▶ [GIVEN TASK]:
From the passage about the rooster plate, reproduce verbatim the stretch that begins with the words "Roosters are a" and ends with the words "everyone say moo?".
--- start TEXT TO READ ---
This weekend, when Lizard and Terrapin came over for dinner, we ate in the dining room. (I know - we hardly ever use ours, either!) Terrapin spent much of the evening staring past my right shoulder. I kept turning around to see what he fixated on, but all I saw was the rooster plate my aunt gave me two years ago.

Roosters are a bit of a joke in our family because, on one occasion, my aunt mentioned that she liked roosters. She made the comment ONCE! The next thing you know, her home is filled from top to bottom with ceramic roosters, rooster dishes, rooster linens, the list went on and on. I learned a valuable lesson that year: avoid at all costs saying that you like something (or even more damaging - that you collect it); otherwise your house becomes filled with variations of said object. My sister-in-law Snow knows what I'm talking about. Can everyone say moo?

Back to Terrapin's object of interest: my adorable, single rooster plate. During dessert, when I finally asked him about his preoccupation, he blushed like a stop sign. More intrigued, I pushed the issue. He apologized profusely, and then said, "I feel like a schmuck, but every time I look at that plate, all I see are two four-letter-words. And I can't believe I'm the only one who noticed this. But I know I am because they never would have made it that way otherwise."
--- end TEXT TO READ ---
--- start MATERIAL ---
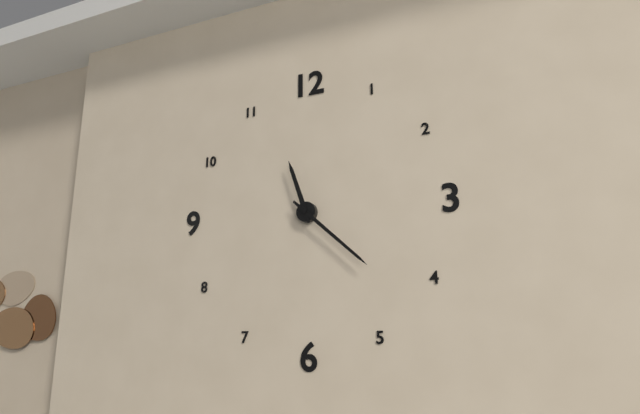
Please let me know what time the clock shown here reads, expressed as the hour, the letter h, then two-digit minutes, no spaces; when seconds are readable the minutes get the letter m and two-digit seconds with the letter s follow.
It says 11h22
--- end MATERIAL ---
▶ [RESULT FOR THIS EXERCISE]:
Roosters are a bit of a joke in our family because, on one occasion, my aunt mentioned that she liked roosters. She made the comment ONCE! The next thing you know, her home is filled from top to bottom with ceramic roosters, rooster dishes, rooster linens, the list went on and on. I learned a valuable lesson that year: avoid at all costs saying that you like something (or even more damaging - that you collect it); otherwise your house becomes filled with variations of said object. My sister-in-law Snow knows what I'm talking about. Can everyone say moo?